Odd Pop and the 1890s

Artist: The High Llamas
Published: 2004-03-07

Most bands avoid touring Canada and the northern US in the dead of winter, fearful of treacherous driving, small crowds and other such roadside hazards.

England's High Llamas are not most bands. In fact, they welcome our North American winters as a delightful alternative to the rainy UK seasons they're accustomed to. "It's actually lovely seeing the snow, really," says Llamas' songwriter/arranger Sean O'Hagan. "We saw deer and we saw some Canada geese flying south. That was fantastic. I'd really love to see a bear. Apart from them trying to kill you, I'd really love to see one."

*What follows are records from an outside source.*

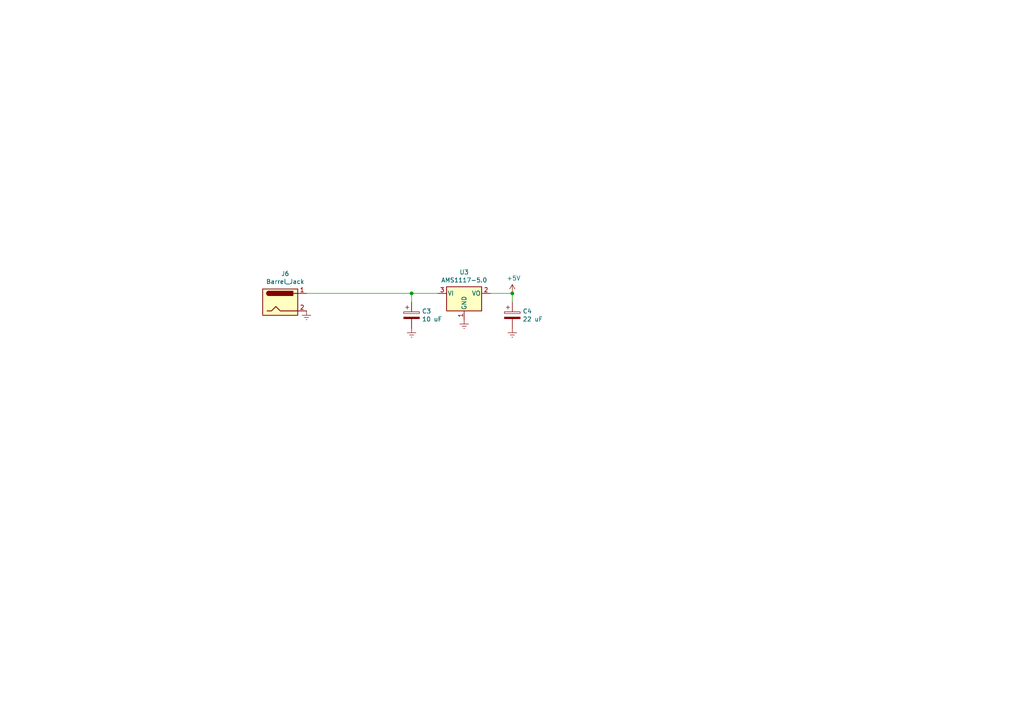
<source format=kicad_sch>
(kicad_sch (version 20211123) (generator eeschema)

  (uuid 6c5bba27-4757-4899-ab1c-3760055371e5)

  (paper "A4")

  

  (junction (at 148.59 85.09) (diameter 0) (color 0 0 0 0)
    (uuid e8196f93-9572-45c1-8e39-0b05162d1921)
  )
  (junction (at 119.38 85.09) (diameter 0) (color 0 0 0 0)
    (uuid f9b55ead-d436-4e11-af97-bb45df6cbe56)
  )

  (wire (pts (xy 142.24 85.09) (xy 148.59 85.09))
    (stroke (width 0) (type default) (color 0 0 0 0))
    (uuid 0cde87bd-a074-4dfa-8d02-1f8af5291cba)
  )
  (wire (pts (xy 148.59 85.09) (xy 148.59 87.63))
    (stroke (width 0) (type default) (color 0 0 0 0))
    (uuid 27c6b25c-8d13-44ae-890e-22c0820d32f3)
  )
  (wire (pts (xy 88.9 85.09) (xy 119.38 85.09))
    (stroke (width 0) (type default) (color 0 0 0 0))
    (uuid 2e21ea72-b53a-4077-927b-ee6d6ce98793)
  )
  (wire (pts (xy 127 85.09) (xy 119.38 85.09))
    (stroke (width 0) (type default) (color 0 0 0 0))
    (uuid d9b8b557-f058-4072-8954-a5d0a79c4c95)
  )
  (wire (pts (xy 119.38 85.09) (xy 119.38 87.63))
    (stroke (width 0) (type default) (color 0 0 0 0))
    (uuid f80e1e80-2dd7-4331-b9cc-3bc2301fdc93)
  )

  (symbol (lib_id "Regulator_Linear:AMS1117-5.0") (at 134.62 85.09 0) (unit 1)
    (in_bom yes) (on_board yes)
    (uuid 00000000-0000-0000-0000-000064cfb912)
    (property "Reference" "U3" (id 0) (at 134.62 78.9432 0))
    (property "Value" "AMS1117-5.0" (id 1) (at 134.62 81.2546 0))
    (property "Footprint" "Package_TO_SOT_SMD:TO-252-3_TabPin4" (id 2) (at 134.62 80.01 0)
      (effects (font (size 1.27 1.27)) hide)
    )
    (property "Datasheet" "http://www.advanced-monolithic.com/pdf/ds1117.pdf" (id 3) (at 137.16 91.44 0)
      (effects (font (size 1.27 1.27)) hide)
    )
    (pin "1" (uuid 94e6a229-c28e-4ad6-bab6-31ba30ca0e49))
    (pin "2" (uuid a6f1112f-ffee-40c1-a824-8420054337f8))
    (pin "3" (uuid 520a5738-f68b-4496-9ced-1a6d6e756d4c))
  )

  (symbol (lib_id "base_controller-rescue:CP-Device") (at 119.38 91.44 0) (unit 1)
    (in_bom yes) (on_board yes)
    (uuid 00000000-0000-0000-0000-000064cfc4b1)
    (property "Reference" "C3" (id 0) (at 122.3772 90.2716 0)
      (effects (font (size 1.27 1.27)) (justify left))
    )
    (property "Value" "10 uF" (id 1) (at 122.3772 92.583 0)
      (effects (font (size 1.27 1.27)) (justify left))
    )
    (property "Footprint" "Capacitor_THT:CP_Radial_D5.0mm_P2.00mm" (id 2) (at 120.3452 95.25 0)
      (effects (font (size 1.27 1.27)) hide)
    )
    (property "Datasheet" "~" (id 3) (at 119.38 91.44 0)
      (effects (font (size 1.27 1.27)) hide)
    )
    (pin "1" (uuid acc5eb07-e24e-4aab-a3d9-dfbfb6be4c93))
    (pin "2" (uuid 0ab50a55-b794-4a05-bb06-ba25a05f4680))
  )

  (symbol (lib_id "base_controller-rescue:CP-Device") (at 148.59 91.44 0) (unit 1)
    (in_bom yes) (on_board yes)
    (uuid 00000000-0000-0000-0000-000064cfc9f7)
    (property "Reference" "C4" (id 0) (at 151.5872 90.2716 0)
      (effects (font (size 1.27 1.27)) (justify left))
    )
    (property "Value" "22 uF" (id 1) (at 151.5872 92.583 0)
      (effects (font (size 1.27 1.27)) (justify left))
    )
    (property "Footprint" "Capacitor_THT:CP_Radial_D5.0mm_P2.00mm" (id 2) (at 149.5552 95.25 0)
      (effects (font (size 1.27 1.27)) hide)
    )
    (property "Datasheet" "~" (id 3) (at 148.59 91.44 0)
      (effects (font (size 1.27 1.27)) hide)
    )
    (pin "1" (uuid 0ebb9bbd-a360-420f-a733-fb94b62b739c))
    (pin "2" (uuid e2c084f1-176d-42bd-9262-b73c263be730))
  )

  (symbol (lib_id "power:+5V") (at 148.59 85.09 0) (unit 1)
    (in_bom yes) (on_board yes)
    (uuid 00000000-0000-0000-0000-000064cfd200)
    (property "Reference" "#PWR0107" (id 0) (at 148.59 88.9 0)
      (effects (font (size 1.27 1.27)) hide)
    )
    (property "Value" "+5V" (id 1) (at 148.971 80.6958 0))
    (property "Footprint" "" (id 2) (at 148.59 85.09 0)
      (effects (font (size 1.27 1.27)) hide)
    )
    (property "Datasheet" "" (id 3) (at 148.59 85.09 0)
      (effects (font (size 1.27 1.27)) hide)
    )
    (pin "1" (uuid 65fc6109-e62a-492c-8bd4-1fdbd61c5de3))
  )

  (symbol (lib_id "power:Earth") (at 119.38 95.25 0) (unit 1)
    (in_bom yes) (on_board yes)
    (uuid 00000000-0000-0000-0000-000064cffd79)
    (property "Reference" "#PWR0108" (id 0) (at 119.38 101.6 0)
      (effects (font (size 1.27 1.27)) hide)
    )
    (property "Value" "Earth" (id 1) (at 119.38 99.06 0)
      (effects (font (size 1.27 1.27)) hide)
    )
    (property "Footprint" "" (id 2) (at 119.38 95.25 0)
      (effects (font (size 1.27 1.27)) hide)
    )
    (property "Datasheet" "~" (id 3) (at 119.38 95.25 0)
      (effects (font (size 1.27 1.27)) hide)
    )
    (pin "1" (uuid 58a1c81b-2229-4333-b924-d2288e79e55f))
  )

  (symbol (lib_id "power:Earth") (at 134.62 92.71 0) (unit 1)
    (in_bom yes) (on_board yes)
    (uuid 00000000-0000-0000-0000-000064cfffed)
    (property "Reference" "#PWR0109" (id 0) (at 134.62 99.06 0)
      (effects (font (size 1.27 1.27)) hide)
    )
    (property "Value" "Earth" (id 1) (at 134.62 96.52 0)
      (effects (font (size 1.27 1.27)) hide)
    )
    (property "Footprint" "" (id 2) (at 134.62 92.71 0)
      (effects (font (size 1.27 1.27)) hide)
    )
    (property "Datasheet" "~" (id 3) (at 134.62 92.71 0)
      (effects (font (size 1.27 1.27)) hide)
    )
    (pin "1" (uuid 89089c8d-15a6-4576-b4af-0f5445999fe3))
  )

  (symbol (lib_id "power:Earth") (at 148.59 95.25 0) (unit 1)
    (in_bom yes) (on_board yes)
    (uuid 00000000-0000-0000-0000-000064d0028f)
    (property "Reference" "#PWR0110" (id 0) (at 148.59 101.6 0)
      (effects (font (size 1.27 1.27)) hide)
    )
    (property "Value" "Earth" (id 1) (at 148.59 99.06 0)
      (effects (font (size 1.27 1.27)) hide)
    )
    (property "Footprint" "" (id 2) (at 148.59 95.25 0)
      (effects (font (size 1.27 1.27)) hide)
    )
    (property "Datasheet" "~" (id 3) (at 148.59 95.25 0)
      (effects (font (size 1.27 1.27)) hide)
    )
    (pin "1" (uuid 8d3142c5-0516-4c4b-9752-bf7f1d2cf5ae))
  )

  (symbol (lib_id "Connector:Barrel_Jack") (at 81.28 87.63 0) (unit 1)
    (in_bom yes) (on_board yes)
    (uuid 00000000-0000-0000-0000-000064da5aeb)
    (property "Reference" "J6" (id 0) (at 82.7278 79.375 0))
    (property "Value" "Barrel_Jack" (id 1) (at 82.7278 81.6864 0))
    (property "Footprint" "Connector_BarrelJack:BarrelJack_Horizontal" (id 2) (at 82.55 88.646 0)
      (effects (font (size 1.27 1.27)) hide)
    )
    (property "Datasheet" "~" (id 3) (at 82.55 88.646 0)
      (effects (font (size 1.27 1.27)) hide)
    )
    (pin "1" (uuid 829b0b23-c0d0-42ad-9082-1d6039d25cb1))
    (pin "2" (uuid 03f43487-3393-4665-b82e-9d6276168412))
  )

  (symbol (lib_id "power:Earth") (at 88.9 90.17 0) (unit 1)
    (in_bom yes) (on_board yes)
    (uuid 00000000-0000-0000-0000-000064da674b)
    (property "Reference" "#PWR0111" (id 0) (at 88.9 96.52 0)
      (effects (font (size 1.27 1.27)) hide)
    )
    (property "Value" "Earth" (id 1) (at 88.9 93.98 0)
      (effects (font (size 1.27 1.27)) hide)
    )
    (property "Footprint" "" (id 2) (at 88.9 90.17 0)
      (effects (font (size 1.27 1.27)) hide)
    )
    (property "Datasheet" "~" (id 3) (at 88.9 90.17 0)
      (effects (font (size 1.27 1.27)) hide)
    )
    (pin "1" (uuid 0c6e685d-0907-448a-8893-0ad70912f10c))
  )
)

</source>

The High Llamas are touring in support of their new album Beet Maize & Corn, which adheres to the classic Llamas formula: beautiful arrangements, strong melodies and a real attention to detail. What's missing is the strong electronic element that was present on previous efforts such as 1998's Cold and Bouncy. "I wanted to reclaim our individuality, and the only way we can do that is with chords and melody, the things we know," says O'Hagan. "That's why we're not fucking around with electronics this time out because that's just ubiquitous. There's no identity there unless you're very, very good. The technology's there but everybody's doing the same thing—whereas everybody isn't doing the same thing on upright pianos."

What makes Beet Maize & Corn so unique is the massive frame of reference from which it was drawn, based largely on O'Hagan's wealth of divergent musical tastes. The use of rim taps, glockenspiels and heavily-muted guitars throws the album back toward the dark ages of popular music, something O'Hagan is completely unapologetic about.

"Most journalists are embarrassed by the fact that I've even addressed the music of the 1890s. They don't think that can be 'pop' and 'counter culture,' but it actually is. I was influenced by composers like Benjamin Britten who, at the time, were 'counter culture.' They were responsible for introducing extended harmony and dissonance into all music. Most pop music claims to be 'counter culture' but they only reference the '60s and '70s. Nobody references the '50s because it's all embarrassing except a few lounge acts like Perry & Kingsley. Nobody references Austrian composers like Arnold Shoenberg, people I've learned to love in my adulthood because I didn't know about them as a child. It's like the sweet shop is open and I'll have a go."

While the disposability of most modern pop music is something that has troubled O'Hagan since his days in '80s post-punk outfit Microdisney, so too has the media's tendency to assign the same exhausted touchstones to all popular music, whether warranted or not.

"Something like [modern jazz songstress] Carla Bley was an influence on the High Llamas but it was really Carla Bley from '71, 'Escalator Over the Hill.' That didn't have anything to do with the '70s, anyway; it was more of a Mingus thing. Why can't we be grown-ups and talk about all these things without insisting on the eras themselves? People think everything has to be post-Beatles or post-Monterrey or have a punk-reference, or reference England in '86, the acid house thing. There seems to be only designated places you're allowed to go."

One comparison that has continued to dog O'Hagan over the years is him to Brian Wilson, the erstwhile leader of the Beach Boys and braintrust behind modern pop music's ground zone, 1966's Pet Sounds. While O'Hagan freely admits to being a Wilson admirer, the antiquated notion that the High Llamas have based their entire career upon that single album is fallacy he may never fully escape.

"It doesn't bother me, but you get tired of it because there's so much more. What happens with most journalists is they're given a job and do a little bit of research. Most of the journalists who are writing about us don't even know what Brian Wilson actually sounded like at any given time. They might have heard Pet Sounds and know 'Fun Fun Fun' from their childhood. Because we have a harmony with sweet melodies, they assume it must be the same thing. It's the same type of people who, if they hear a trumpet, they think it's influenced by Miles Davis. It's just stupid and lazy, really."

Overall, Beet Maize & Corn will probably sell in numbers close to its predecessors, and the High Llamas will continue to play mid-sized venues both in their native UK and in North America. And truthfully, you get the sense that this suits O'Hagan just fine. Having recently celebrated their 10-year anniversary as a band, Sean O'Hagan and the High Llamas really have nothing left to prove to anyone but themselves and can simply enjoy the continued sharing of their bouncy pop thrills with their small-but-loyal fanbase.

"We're really just a pop group at heart, I think. We like to think of ourselves as a bunch of old boys who are still a pop group. We're not classical, we're not jazz guys, we're not contemporary this or that. We just play a slightly odd pop music. That's all."